Yura, sollicitée par l’AFP par courriel, n’a pas réagi. De son côté, l’inspection du travail n’avait pas trouvé trace de « comportement contraire aux règles ».
Mais les ouvriers « ont trop peur pour confirmer publiquement » ces accusations, affirme la rédactrice en chef de Nova Ekonomija, Biljana Stepanovic. Pour Ranka Savic, les ouvriers craignent « de perdre le peu de salaire qu’ils gagnent » dans un pays où l’assurance chômage est ridiculement faible. Notamment dans le sud déshérité du pays.
Les 300 ouvriers de l’usine de wagons de Smederevska Palanka (80 km au sud de Belgrade) n’ont plus rien à perdre. Ils ne sont plus payés depuis le début de l’année et sont en grève depuis le printemps. Ils viennent d’organiser une manifestation à Belgrade pour supplier le gouvernement de les aider. En mars, un de leurs collègues, Dragan Mladenovic, 56 ans, s’est pendu dans l’usine.
Calculs politiques
Après avoir acquis Gosa en 2007, ZOS l’a revendu à une société chypriote en avril 2017. Interrogée, la compagnie slovaque a indiqué qu’elle ne répondrait pas aux questions sur Gosa, qui ne lui appartient plus.

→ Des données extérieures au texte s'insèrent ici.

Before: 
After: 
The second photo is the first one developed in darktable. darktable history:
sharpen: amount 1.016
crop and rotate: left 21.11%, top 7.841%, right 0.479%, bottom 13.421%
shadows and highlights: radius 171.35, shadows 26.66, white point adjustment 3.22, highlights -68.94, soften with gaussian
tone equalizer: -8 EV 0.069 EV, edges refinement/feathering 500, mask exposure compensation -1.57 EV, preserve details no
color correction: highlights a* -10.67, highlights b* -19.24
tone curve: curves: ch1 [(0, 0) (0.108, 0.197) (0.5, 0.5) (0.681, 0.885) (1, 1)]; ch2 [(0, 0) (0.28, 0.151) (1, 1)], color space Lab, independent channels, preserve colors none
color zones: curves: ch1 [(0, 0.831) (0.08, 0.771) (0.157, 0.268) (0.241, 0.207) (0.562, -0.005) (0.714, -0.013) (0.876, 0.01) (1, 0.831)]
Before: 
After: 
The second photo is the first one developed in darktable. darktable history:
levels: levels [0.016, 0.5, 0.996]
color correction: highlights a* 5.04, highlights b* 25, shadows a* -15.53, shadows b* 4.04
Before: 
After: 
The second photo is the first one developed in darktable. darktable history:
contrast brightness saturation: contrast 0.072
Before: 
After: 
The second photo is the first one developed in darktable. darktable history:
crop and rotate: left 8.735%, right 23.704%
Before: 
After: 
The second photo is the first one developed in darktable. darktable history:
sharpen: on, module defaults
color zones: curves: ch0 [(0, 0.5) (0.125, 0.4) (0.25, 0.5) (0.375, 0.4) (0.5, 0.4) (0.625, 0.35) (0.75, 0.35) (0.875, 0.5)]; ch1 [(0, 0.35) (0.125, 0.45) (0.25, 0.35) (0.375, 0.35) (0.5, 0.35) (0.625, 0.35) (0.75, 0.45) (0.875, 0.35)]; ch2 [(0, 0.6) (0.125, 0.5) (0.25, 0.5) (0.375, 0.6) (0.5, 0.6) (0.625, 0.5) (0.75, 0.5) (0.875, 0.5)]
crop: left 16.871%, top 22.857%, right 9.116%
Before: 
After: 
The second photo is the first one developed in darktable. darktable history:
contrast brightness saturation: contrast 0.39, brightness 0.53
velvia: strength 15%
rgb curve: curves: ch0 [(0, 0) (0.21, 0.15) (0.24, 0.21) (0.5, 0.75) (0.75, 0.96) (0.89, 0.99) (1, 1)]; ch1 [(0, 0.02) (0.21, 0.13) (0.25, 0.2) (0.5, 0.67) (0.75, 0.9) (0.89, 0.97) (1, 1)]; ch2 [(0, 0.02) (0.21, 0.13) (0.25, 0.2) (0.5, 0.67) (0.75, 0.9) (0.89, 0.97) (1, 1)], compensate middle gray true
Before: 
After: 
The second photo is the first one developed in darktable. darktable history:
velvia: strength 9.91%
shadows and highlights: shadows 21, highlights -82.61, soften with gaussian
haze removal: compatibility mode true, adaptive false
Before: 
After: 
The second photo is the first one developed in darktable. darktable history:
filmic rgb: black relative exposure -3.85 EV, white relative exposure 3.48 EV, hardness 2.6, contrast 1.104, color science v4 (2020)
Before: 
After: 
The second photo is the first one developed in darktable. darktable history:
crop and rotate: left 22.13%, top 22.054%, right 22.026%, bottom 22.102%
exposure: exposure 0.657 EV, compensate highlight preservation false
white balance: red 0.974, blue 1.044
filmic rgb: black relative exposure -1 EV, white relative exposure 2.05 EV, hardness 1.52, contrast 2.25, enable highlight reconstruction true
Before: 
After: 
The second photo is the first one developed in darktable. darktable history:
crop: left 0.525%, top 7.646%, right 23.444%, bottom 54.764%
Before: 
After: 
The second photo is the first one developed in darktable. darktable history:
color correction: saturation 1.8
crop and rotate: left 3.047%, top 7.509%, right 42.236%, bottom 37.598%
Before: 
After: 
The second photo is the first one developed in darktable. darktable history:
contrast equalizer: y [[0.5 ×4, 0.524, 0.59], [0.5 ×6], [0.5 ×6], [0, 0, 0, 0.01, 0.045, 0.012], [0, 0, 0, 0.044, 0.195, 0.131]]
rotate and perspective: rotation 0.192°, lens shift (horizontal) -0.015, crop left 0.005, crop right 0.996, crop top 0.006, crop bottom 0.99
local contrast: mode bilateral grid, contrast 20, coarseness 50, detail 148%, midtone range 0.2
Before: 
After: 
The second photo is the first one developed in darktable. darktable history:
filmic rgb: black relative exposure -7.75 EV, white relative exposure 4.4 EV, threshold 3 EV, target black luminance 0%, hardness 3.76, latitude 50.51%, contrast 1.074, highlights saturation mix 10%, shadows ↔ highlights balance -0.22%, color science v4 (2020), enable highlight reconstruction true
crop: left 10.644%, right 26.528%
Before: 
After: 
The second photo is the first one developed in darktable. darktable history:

Quant à la société chypriote, ses locaux se résument à un simple bureau à Nicosie, où on ne commente pas plus.
« Au début c’était correct, mais d’année en année nos salaires ont diminué, jusqu’au strict minimum, et nos obligations se sont multipliées (…) Au final, ils ont cessé de payer nos salaires », raconte l’ouvrier Dobrica Stevanovic, 60 ans, qui ne peut prendre sa retraite, les charges patronales n’ayant pas été payées par ZOS Tranava, selon les syndicats.
Ces ouvriers de Gosa « sont le symbole d’une classe ouvrière écrasée », a déclaré Bosko Obradovic, leader du parti de droite traditionnalisten, Dveri. « Le problème c’est l’Etat qui laisse faire ».
« Si le président » Aleksandar Vucic « vante lui même une main d’oeuvre bon marché, pourquoi l’investisseur ferait-il un effort ? Les gens sont à bout. Ils acceptent ce qu’on leur propose », regrette Biljana Stepanovic.